GEO中可获取文件

image.png

1.GPL文件（平台信息，获得探针转换数据）

GPL <- getGEO(filename = 'GPL6244.soft') #读取方式

2.单个样本的表达矩阵
3.SOFT文件（应包括表达矩阵和平台信息）
1. matrix文件（所有样本的表达矩阵）

expr.df <- read.table(file = "GSE42589_series_matrix.txt", header =TRUE, 
comment.char = "!", row.names=1)

也可以得到样本的临床信息

Data <- getGEO(filename="GSE42872_series_matrix.txt.gz")
pData <- pData(phenoData(Data))

5.CEL文件（所有样本的原始数据）

library(affy)
dir_cels='D:\\test_analysis\\TNBC\\cel_files'
affy_data = ReadAffy(celfile.path=dir_cels)
eset.mas5 = mas5(affy_data)

当然这个affy包支持的芯片平台是有限的！
一般是hgu 95系列和133系列~~
其实严格来说，这个芯片得到的表达矩阵，是需要过滤的。
比如像下面的代码：

setwd('../')
library(affy)
dir_cels='GSE34824_RAW'
data <- ReadAffy(celfile.path=dir_cels)
eset <- rma(data)
calls <- mas5calls(data) # get PMA calls
calls <- exprs(calls)
absent <- rowSums(calls == 'A') # how may samples are each gene 'absent' in all samples
absent <- which (absent == ncol(calls)) # which genes are 'absent' in all samples
rmaFiltered <- eset[-absent,] # filters out the genes 'absent' in all samples

芯片文件格式

常见芯片数据文件格式
芯片试验----DAT文件，EXP文件----CEL文件----CHP文件，TXT文件，RPT文件

DAT文件：荧光信号图像文件
CEL文件：对荧光信号图像处理后，提取灰度信息的文件
CDF文件：基因芯片探针排布信息（哪个探针来自哪个探针组）
probe文件：探针序列信息
TXT/CHP文件：基因表达矩阵

基因芯片和bioconductor

eSet是bioconductor为基因表达数据格式所定制的标准

AffyBatch

phenoData: An optional AnnotatedDataFrame containing information about each sample. （临床信息）

featureData: An optional AnnotatedDataFrame containing information about each feature.

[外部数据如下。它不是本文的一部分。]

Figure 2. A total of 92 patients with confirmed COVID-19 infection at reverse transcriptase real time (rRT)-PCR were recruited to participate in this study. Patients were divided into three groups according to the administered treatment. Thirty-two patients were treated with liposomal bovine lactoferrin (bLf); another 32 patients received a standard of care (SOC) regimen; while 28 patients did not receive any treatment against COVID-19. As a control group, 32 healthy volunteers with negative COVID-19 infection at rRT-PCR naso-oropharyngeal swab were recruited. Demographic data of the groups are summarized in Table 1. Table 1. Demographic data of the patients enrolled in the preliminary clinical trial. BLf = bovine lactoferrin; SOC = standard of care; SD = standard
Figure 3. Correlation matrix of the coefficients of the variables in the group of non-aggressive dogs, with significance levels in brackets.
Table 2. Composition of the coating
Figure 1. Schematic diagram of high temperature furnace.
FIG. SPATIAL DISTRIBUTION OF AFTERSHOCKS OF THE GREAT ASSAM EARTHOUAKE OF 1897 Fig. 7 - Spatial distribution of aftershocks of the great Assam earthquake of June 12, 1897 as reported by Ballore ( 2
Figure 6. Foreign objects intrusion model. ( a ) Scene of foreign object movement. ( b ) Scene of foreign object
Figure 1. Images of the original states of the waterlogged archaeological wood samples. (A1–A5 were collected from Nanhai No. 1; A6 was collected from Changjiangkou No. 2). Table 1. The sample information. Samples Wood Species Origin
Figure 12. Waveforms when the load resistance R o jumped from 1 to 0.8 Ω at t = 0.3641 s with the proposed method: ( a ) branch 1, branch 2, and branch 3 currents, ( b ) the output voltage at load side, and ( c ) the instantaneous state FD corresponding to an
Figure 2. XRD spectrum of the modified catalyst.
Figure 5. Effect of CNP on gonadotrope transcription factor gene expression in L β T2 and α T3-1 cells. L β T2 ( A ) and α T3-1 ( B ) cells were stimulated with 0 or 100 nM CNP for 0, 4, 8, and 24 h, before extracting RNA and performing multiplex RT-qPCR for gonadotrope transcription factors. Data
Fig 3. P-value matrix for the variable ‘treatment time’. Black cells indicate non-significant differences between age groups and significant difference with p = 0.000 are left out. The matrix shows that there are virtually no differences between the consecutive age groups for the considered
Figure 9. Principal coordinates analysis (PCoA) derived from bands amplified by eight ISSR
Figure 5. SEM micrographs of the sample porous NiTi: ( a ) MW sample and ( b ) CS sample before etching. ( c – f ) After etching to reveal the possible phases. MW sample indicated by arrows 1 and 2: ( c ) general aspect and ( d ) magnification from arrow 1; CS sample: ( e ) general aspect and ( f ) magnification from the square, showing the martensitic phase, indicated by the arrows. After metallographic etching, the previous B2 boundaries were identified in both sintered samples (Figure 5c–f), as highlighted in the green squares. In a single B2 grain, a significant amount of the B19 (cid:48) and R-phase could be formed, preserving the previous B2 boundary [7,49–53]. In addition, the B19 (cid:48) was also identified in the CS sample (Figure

annotation: A character describing the platform on which the samples were assayed. （平台注释信息，用于探针转换）

assayData: A matrix of expression values, or an environment. （表达矩阵信息）

experimentData: An optional MIAME instance with meta-data (e.g., the lab and resulting publications from the analysis) about the experiment.